Another factor overlaying geopolitical concerns during the National Awakening period were thoughts that Western powers would only favour Christian Balkan states and peoples in the anti Ottoman struggle. During this time Albanian nationalists attempting to gain Great power sympathies and guide conceived of Albanians as a European people who under Skanderbeg resisted Ottoman Turks that later subjugated and cut the Albanians off from Western European civilisation. Skanderbeg subliminally presented Albanians as defending Europe from "Asiatic hordes" to western powers and provides Albanians to develop the myth of Albanian resistance to foreign enemies that threatened the "fatherland" and the unity of the Albanian nation. Albanian nationalists needed an episode from medieval history to centre Albanian nationalist mythology upon and chose Skanderbeg in the absence of a medieval kingdom or empire. From the 15th to the 19th century Skanderbeg's fame survived mainly in Western Europe and was based on a perception of Skanderbeg's Albania serving as Antemurale Christianitatis a barrier state against "invading Turks". As a calculation of Skanderbeg's adaptation as a national hero, Albanians had to turn their back on the Ottoman empire. Skanderbeg's Christian identity was avoided and he was presented mainly as a defender of the nation. Albanian nationalist writers transformed Skanderbeg's figure and deeds into a mixture of historical facts, truths, half-truths, inventions, and folklore.

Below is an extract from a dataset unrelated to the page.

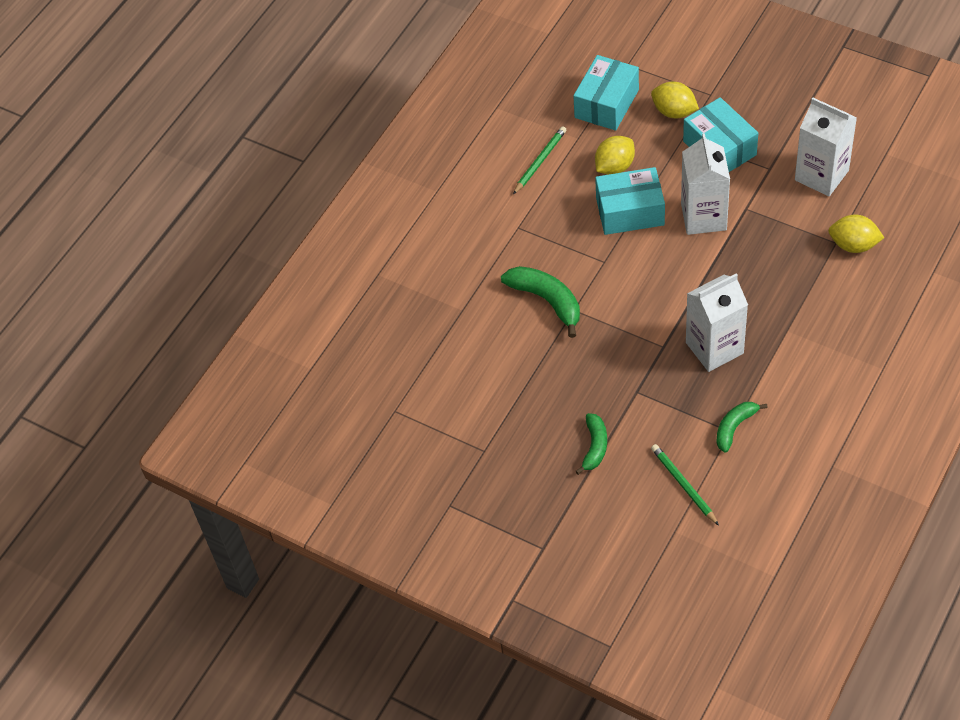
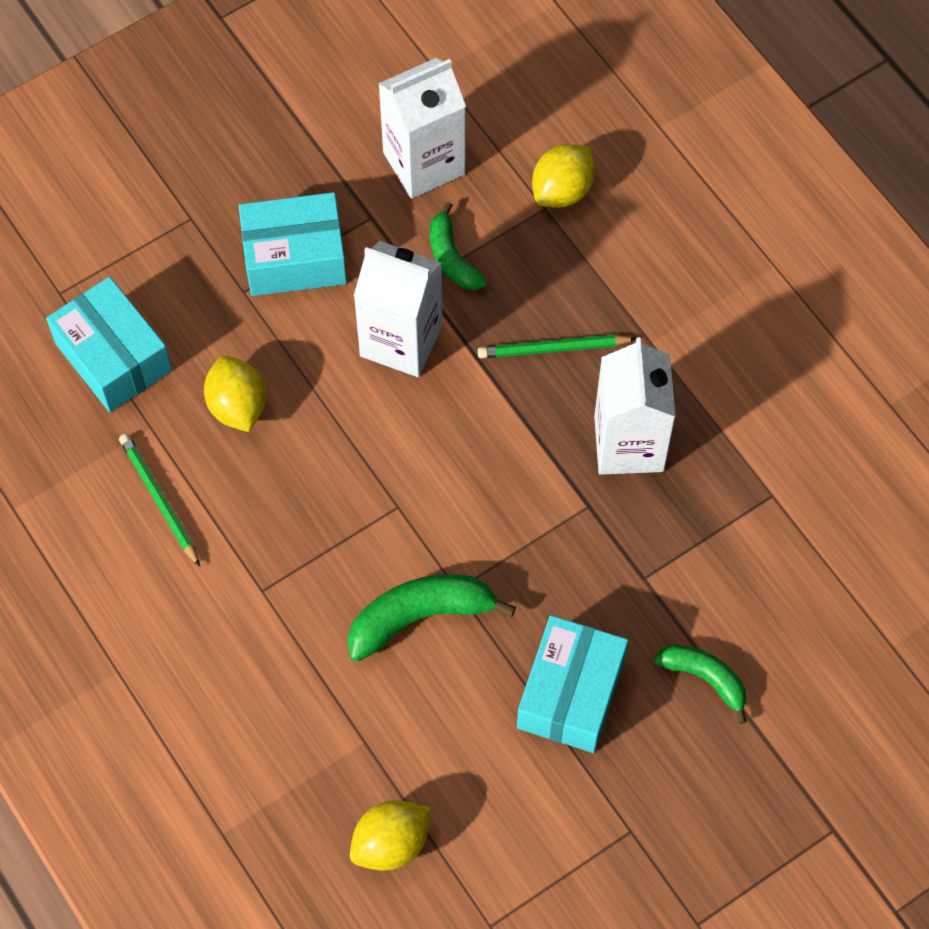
camera: 70 degrees left, 10 degrees up
(630, 212) = (331, 428): turquoise box -> turquoise box (571, 693)
(674, 112) = (190, 279): yellow lemon -> yellow lemon (391, 843)
(684, 485) = (826, 597): green pencil -> green pencil (553, 348)
(734, 427) = (769, 487): green banana -> green banana (452, 258)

In the 19th century Western academia imparted its influence on the emerging Albanian identity construction process by providing tools that were utilised and transformed incontexts and toward goals within a changing environment. This differed from the context from which Western authors had originally generated their theories. Albanian nationalists of the period were educated in foreign schools abroad. Some 19th century Western academics examining the issue of Albanian origins promoted the now-discredited theory of Albanian descent from ancient Pelasgians. Developed by the Austrian linguist Johann Georg von Hahn in his work Albanesiche Studien 1854 the theory claimed the Pelasgians as the original proto-Albanians and the language spoken by the Pelasgians, Illyrians, Epirotes and ancient Macedonians being closely related. This theory quickly attracted support in Albanian circles, as it established a claim of precedence over other Balkan nations, the Slavs and particularly the Greeks. In addition to generating a "historic right" to territory, this theory also established that ancient Greek civilization and its achievements had an "Albanian" origin.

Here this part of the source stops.